### GOAL OF THE EXERCISE
Reproduce the entries exactly, beginning with the line containing "2016-06-17 19:31 | |" and ending with their last line, both included.

***** DATA FOR ANALYSIS

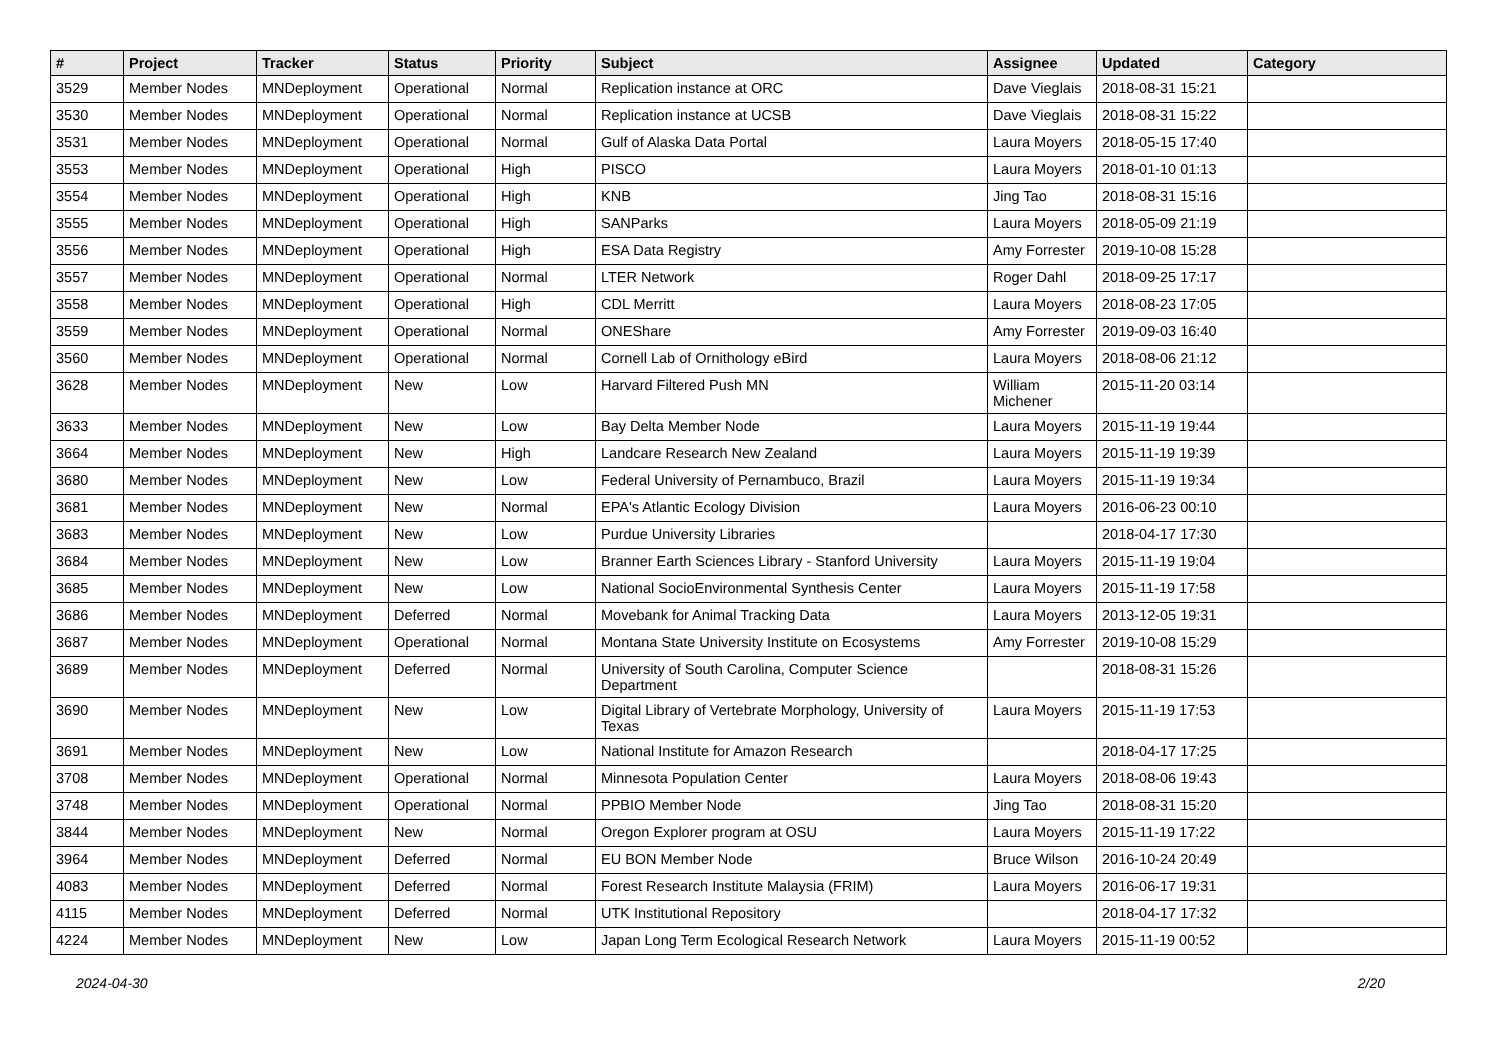| # | Project | Tracker | Status | Priority | Subject | Assignee | Updated | Category |
| --- | --- | --- | --- | --- | --- | --- | --- | --- |
| 3529 | Member Nodes | MNDeployment | Operational | Normal | Replication instance at ORC | Dave Vieglais | 2018-08-31 15:21 | |
| 3530 | Member Nodes | MNDeployment | Operational | Normal | Replication instance at UCSB | Dave Vieglais | 2018-08-31 15:22 | |
| 3531 | Member Nodes | MNDeployment | Operational | Normal | Gulf of Alaska Data Portal | Laura Moyers | 2018-05-15 17:40 | |
| 3553 | Member Nodes | MNDeployment | Operational | High | PISCO | Laura Moyers | 2018-01-10 01:13 | |
| 3554 | Member Nodes | MNDeployment | Operational | High | KNB | Jing Tao | 2018-08-31 15:16 | |
| 3555 | Member Nodes | MNDeployment | Operational | High | SANParks | Laura Moyers | 2018-05-09 21:19 | |
| 3556 | Member Nodes | MNDeployment | Operational | High | ESA Data Registry | Amy Forrester | 2019-10-08 15:28 | |
| 3557 | Member Nodes | MNDeployment | Operational | Normal | LTER Network | Roger Dahl | 2018-09-25 17:17 | |
| 3558 | Member Nodes | MNDeployment | Operational | High | CDL Merritt | Laura Moyers | 2018-08-23 17:05 | |
| 3559 | Member Nodes | MNDeployment | Operational | Normal | ONEShare | Amy Forrester | 2019-09-03 16:40 | |
| 3560 | Member Nodes | MNDeployment | Operational | Normal | Cornell Lab of Ornithology eBird | Laura Moyers | 2018-08-06 21:12 | |
| 3628 | Member Nodes | MNDeployment | New | Low | Harvard Filtered Push MN | William Michener | 2015-11-20 03:14 | |
| 3633 | Member Nodes | MNDeployment | New | Low | Bay Delta Member Node | Laura Moyers | 2015-11-19 19:44 | |
| 3664 | Member Nodes | MNDeployment | New | High | Landcare Research New Zealand | Laura Moyers | 2015-11-19 19:39 | |
| 3680 | Member Nodes | MNDeployment | New | Low | Federal University of Pernambuco, Brazil | Laura Moyers | 2015-11-19 19:34 | |
| 3681 | Member Nodes | MNDeployment | New | Normal | EPA's Atlantic Ecology Division | Laura Moyers | 2016-06-23 00:10 | |
| 3683 | Member Nodes | MNDeployment | New | Low | Purdue University Libraries | | 2018-04-17 17:30 | |
| 3684 | Member Nodes | MNDeployment | New | Low | Branner Earth Sciences Library - Stanford University | Laura Moyers | 2015-11-19 19:04 | |
| 3685 | Member Nodes | MNDeployment | New | Low | National SocioEnvironmental Synthesis Center | Laura Moyers | 2015-11-19 17:58 | |
| 3686 | Member Nodes | MNDeployment | Deferred | Normal | Movebank for Animal Tracking Data | Laura Moyers | 2013-12-05 19:31 | |
| 3687 | Member Nodes | MNDeployment | Operational | Normal | Montana State University Institute on Ecosystems | Amy Forrester | 2019-10-08 15:29 | |
| 3689 | Member Nodes | MNDeployment | Deferred | Normal | University of South Carolina, Computer Science Department | | 2018-08-31 15:26 | |
| 3690 | Member Nodes | MNDeployment | New | Low | Digital Library of Vertebrate Morphology, University of Texas | Laura Moyers | 2015-11-19 17:53 | |
| 3691 | Member Nodes | MNDeployment | New | Low | National Institute for Amazon Research | | 2018-04-17 17:25 | |
| 3708 | Member Nodes | MNDeployment | Operational | Normal | Minnesota Population Center | Laura Moyers | 2018-08-06 19:43 | |
| 3748 | Member Nodes | MNDeployment | Operational | Normal | PPBIO Member Node | Jing Tao | 2018-08-31 15:20 | |
| 3844 | Member Nodes | MNDeployment | New | Normal | Oregon Explorer program at OSU | Laura Moyers | 2015-11-19 17:22 | |
| 3964 | Member Nodes | MNDeployment | Deferred | Normal | EU BON Member Node | Bruce Wilson | 2016-10-24 20:49 | |
| 4083 | Member Nodes | MNDeployment | Deferred | Normal | Forest Research Institute Malaysia (FRIM) | Laura Moyers | 2016-06-17 19:31 | |
| 4115 | Member Nodes | MNDeployment | Deferred | Normal | UTK Institutional Repository | | 2018-04-17 17:32 | |
| 4224 | Member Nodes | MNDeployment | New | Low | Japan Long Term Ecological Research Network | Laura Moyers | 2015-11-19 00:52 | |
2024-04-30 2/20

**********

### SOLVED EXERCISE
| 4083 | Member Nodes | MNDeployment | Deferred | Normal | Forest Research Institute Malaysia (FRIM) | Laura Moyers | 2016-06-17 19:31 | |
| 4115 | Member Nodes | MNDeployment | Deferred | Normal | UTK Institutional Repository | | 2018-04-17 17:32 | |
| 4224 | Member Nodes | MNDeployment | New | Low | Japan Long Term Ecological Research Network | Laura Moyers | 2015-11-19 00:52 | |
2024-04-30 2/20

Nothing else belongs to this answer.